The United Nations Children’s Fund (UNICEF) said it is targeting the enrolment of at least one million girls in schools through its School-Based Management Committee (SBMC).
UNICEF’s project coordinator in Kano State, Richard Akanet, disclosed this on Tuesday in Kano.
The School Based Management Committee intervention programme is a strategy adopted by state governments of Kano, Bauchi, Zamfara, Niger, Katsina and Sokoto States to reduce the number of children out of school. It is supported by the Department For International Development (DFID), under the GEP 3 Project.
Mr Akanet said the SBMC targets improvement in school enrolment, especially for girls, as well as a remarkable decrease in schoolgirls’ dropout.
He also said so far, improvement has been recorded in the UKAID sponsored eight-year programme, which has also succeeded in training 15,300 head teachers in school effectiveness and efficiency.
In addition to this, 1.6 million girls expected to acquire skills for life self-sufficiency while 42,000 primary and Integrated Quranic Schools (IQS) teachers have been trained.
According the presentation, the benefiting states include Kano, Sokoto, Niger, Zamfara, Katsina, and Bauchi.
Mr Akanet also said the programme, which is expected to end in 2020, has been of benefit to not less than 1.9 million boys through the improvement of teacher quality and school governance.
“From research and investigation, reasons given so far for the non-enrolment into schools in the north include, but not limited to distance of school, which was pegged at 44 per cent as well as opportunity cost and direct cost which are 36 per cent and 26 per cent respectively.
“Socio-economic status has been the main reason behind not being enrolled in school. Since May 2012, UNICEF has been implementing the eight year GEP3 (2012-2020).

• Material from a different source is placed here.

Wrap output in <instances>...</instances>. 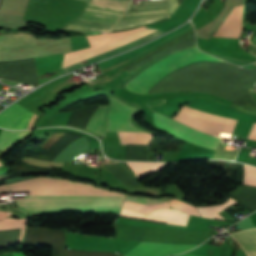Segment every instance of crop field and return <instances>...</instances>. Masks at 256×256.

“The main reasons given for girls’ dropout are direct cost, which is 29 per cent, no interest; which is 25 per cent and opportunity cost, which is 23 per cent,” he said.
New UNICEF Basic Education Strategy 2019-2030
Also speaking on the new UNICEF Basic Education Strategy 2019-2030, UNICEF Education Specialist, Muntaka Muktar, said the Integrated Quranic School (IQS) has been identified as an intervention capable of ensuring that all children, irrespective of their location in Kano State have the benefit of participating in western education.
He said the Integrated Quranic School, will afford children to be in their immediate learning environment ,”the natural Quranic environment”, while western curriculum of mathematics, English language and other core subjects is infused in the IQS programme.
According to Mr Muktar, the completion rate of primary education in Kano State is 49 per cent and numbers of girls transmitting to lower secondary school is 47 per cent while only 50.4 per cent of male transit to secondary schools.
“Also, only 63.0 per cent complete primary education among which only 57.7 per cent are female and 50.4 per cent are male,” he said.
UBEC to spend N2.7bn on 2,505 primary schools
Also speaking, the Director Social Mobilisation, Universal Basic Education Commission (UBEC), Bello Kagara, said N2.7 billion would be spent on the rehabilitation of 2,505 selected primary schools across the country.
He said each of the benefiting schools would receive a first disbursement of 75 per cent payment of the total amount allocated to it, while the remaining 25 per cent would be after the commission confirms its satisfaction with the utilisation of monies released earlier.
”For the pilot phase, under the macro project, we are supporting 15 schools per state, including the FCT. For the micro project, we are supporting 50 schools per state. In special projects, we are supporting 120 of such,” he said.
Mr Kagara said the SBMC committee must pay 10 per cent of the total amount for project execution before they can access the 75 per cent.
He lamented that weak funding and participation of key actors are some of the major challenges bedevilling quality and increased access to education in the country.
“Funding and participation of key actors and funding of education in Nigeria is weak and if not weak, inadequate.
“Basic education is not all about the effort put at the centre or the state actors. You can do or say whatever you want but as far as it doesn’t transcend to the community or school level, you are wasting your time,” he said.